<<<<

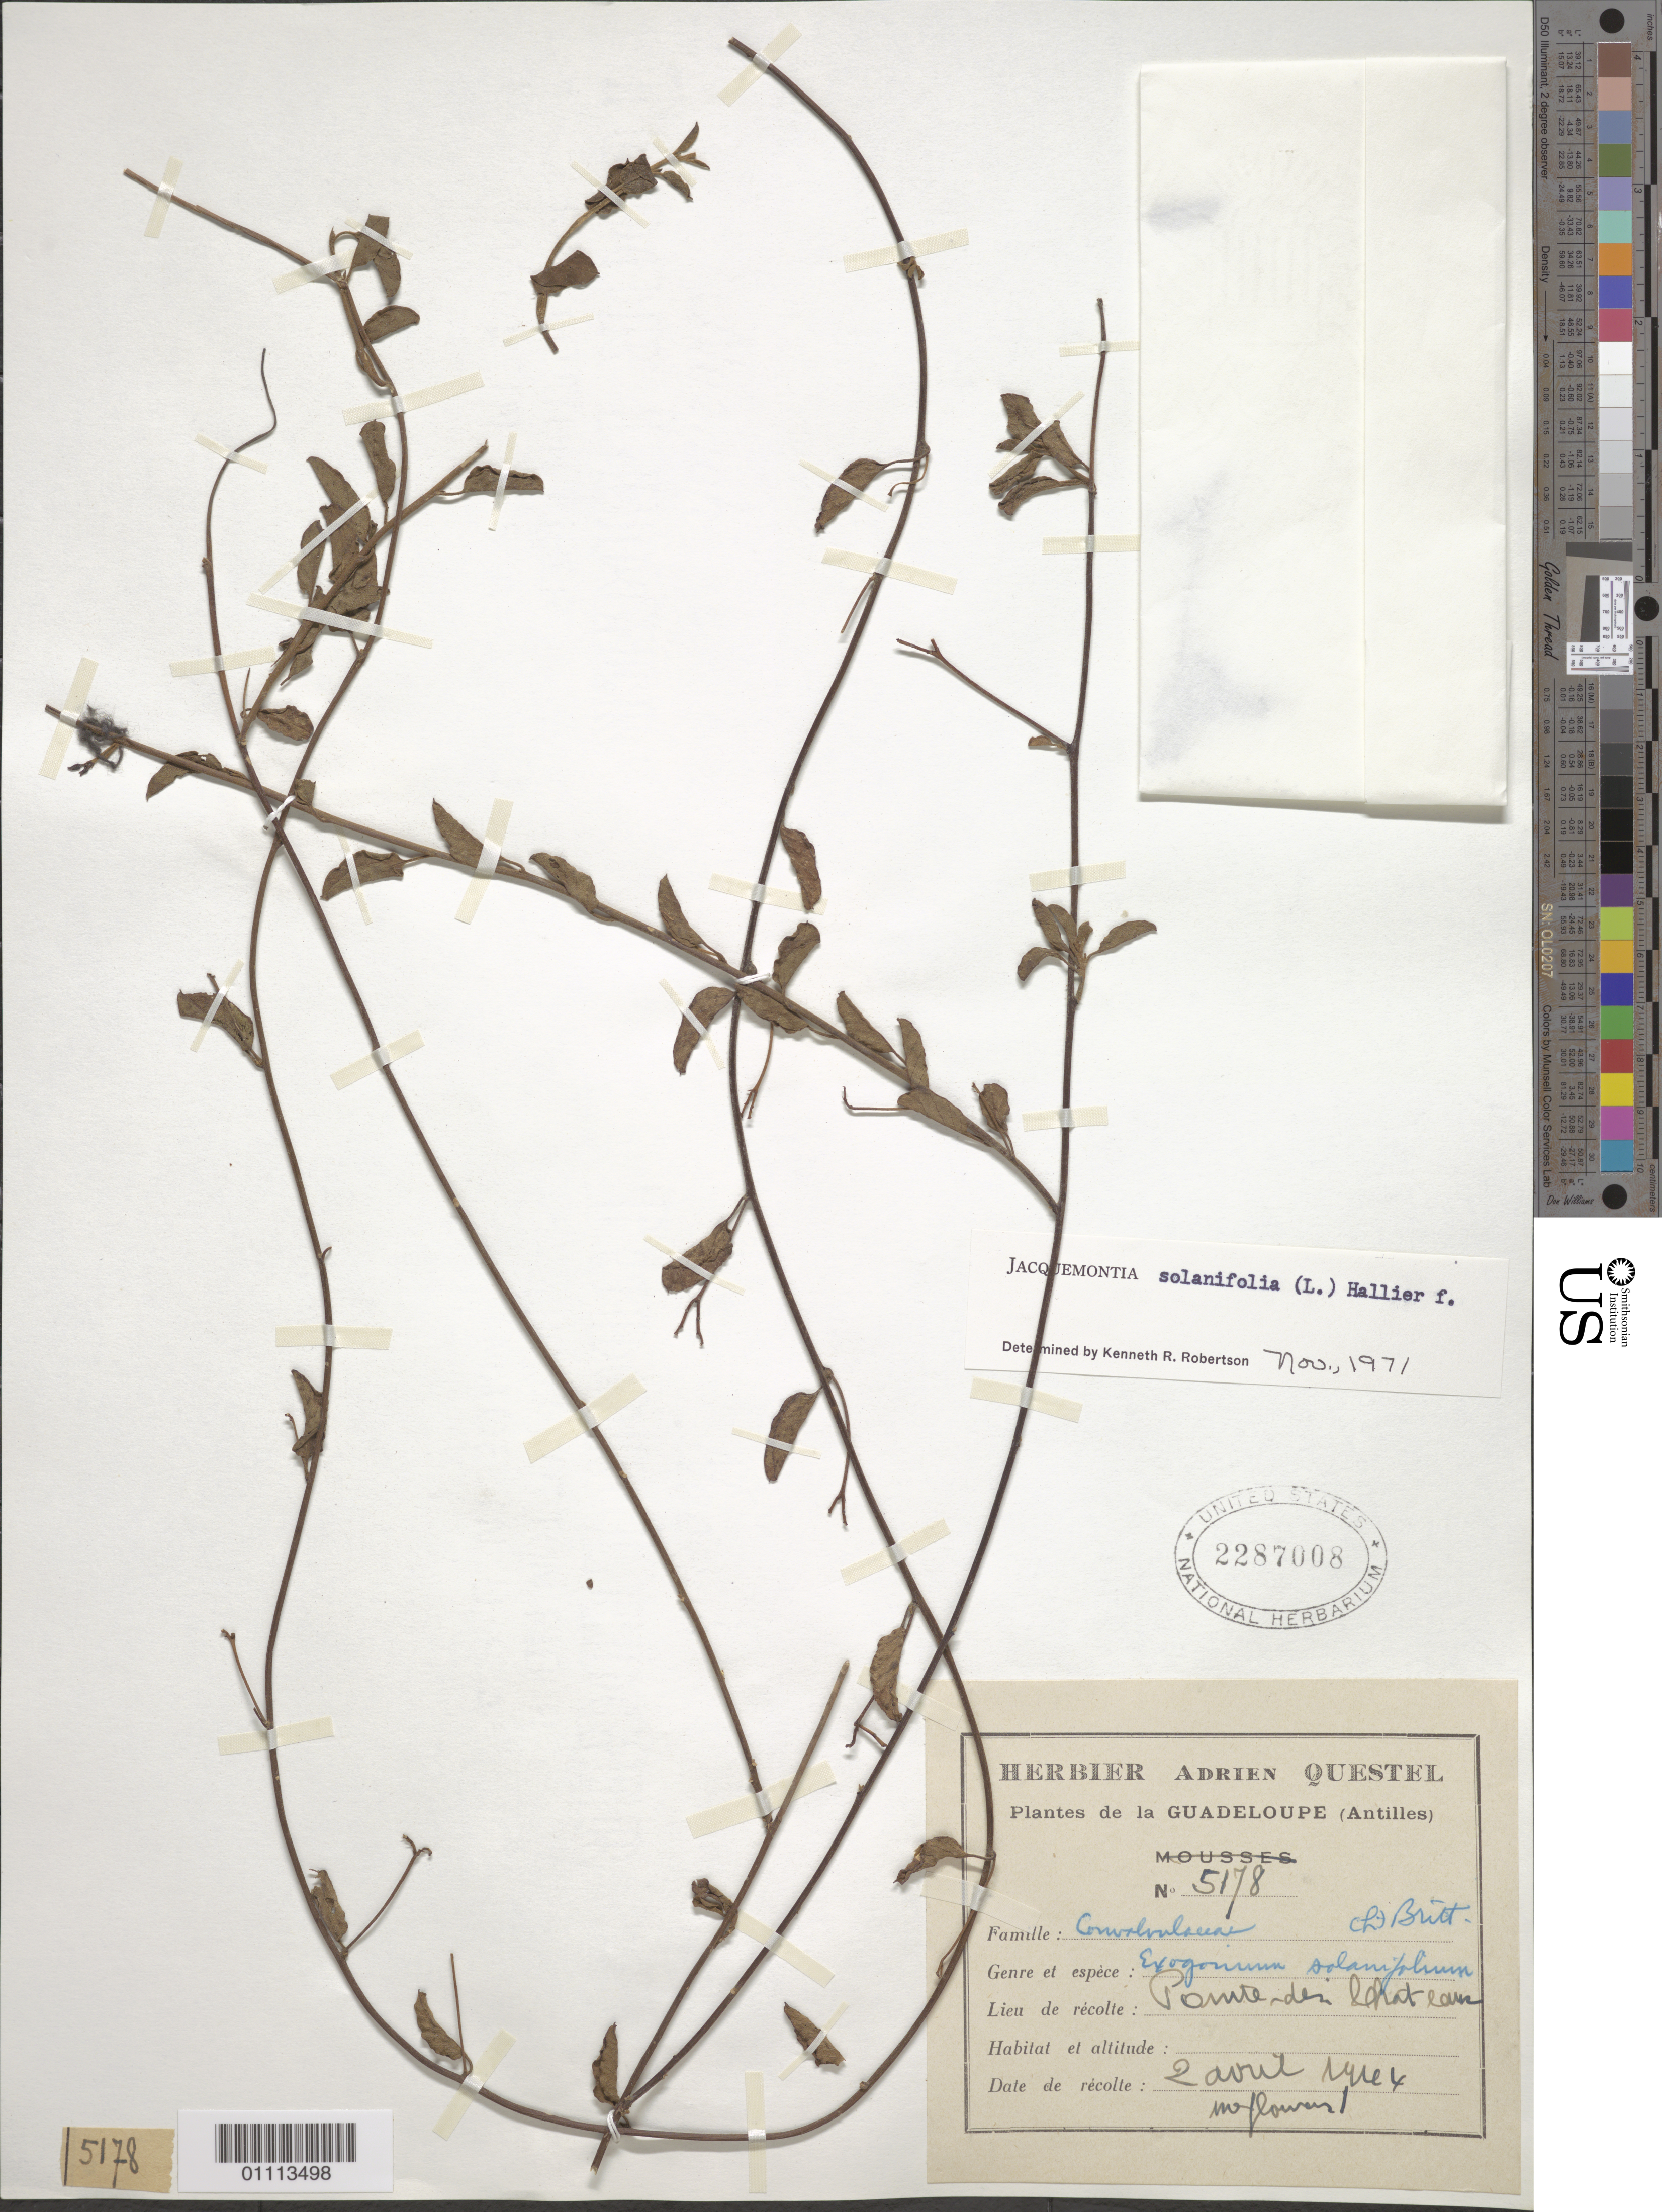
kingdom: Plantae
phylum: Tracheophyta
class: Magnoliopsida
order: Solanales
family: Convolvulaceae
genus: Jacquemontia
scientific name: Jacquemontia solanifolia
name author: (L.) Hallier f.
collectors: A. Questel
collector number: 5178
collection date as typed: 02 Apr 1944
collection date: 1944-04-02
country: Guadeloupe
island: Grande Terre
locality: Pointe des Chateaux.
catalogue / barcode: US 2287008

>>>>

To be done: Retype the lines above exactly as they appear, from the kingdom line through the catalogue and barcode line, leaving out the picture.

Solution for this problem:
kingdom: Plantae
phylum: Tracheophyta
class: Magnoliopsida
order: Solanales
family: Convolvulaceae
genus: Jacquemontia
scientific name: Jacquemontia solanifolia
name author: (L.) Hallier f.
collectors: A. Questel
collector number: 5178
collection date as typed: 02 Apr 1944
collection date: 1944-04-02
country: Guadeloupe
island: Grande Terre
locality: Pointe des Chateaux.
catalogue / barcode: US 2287008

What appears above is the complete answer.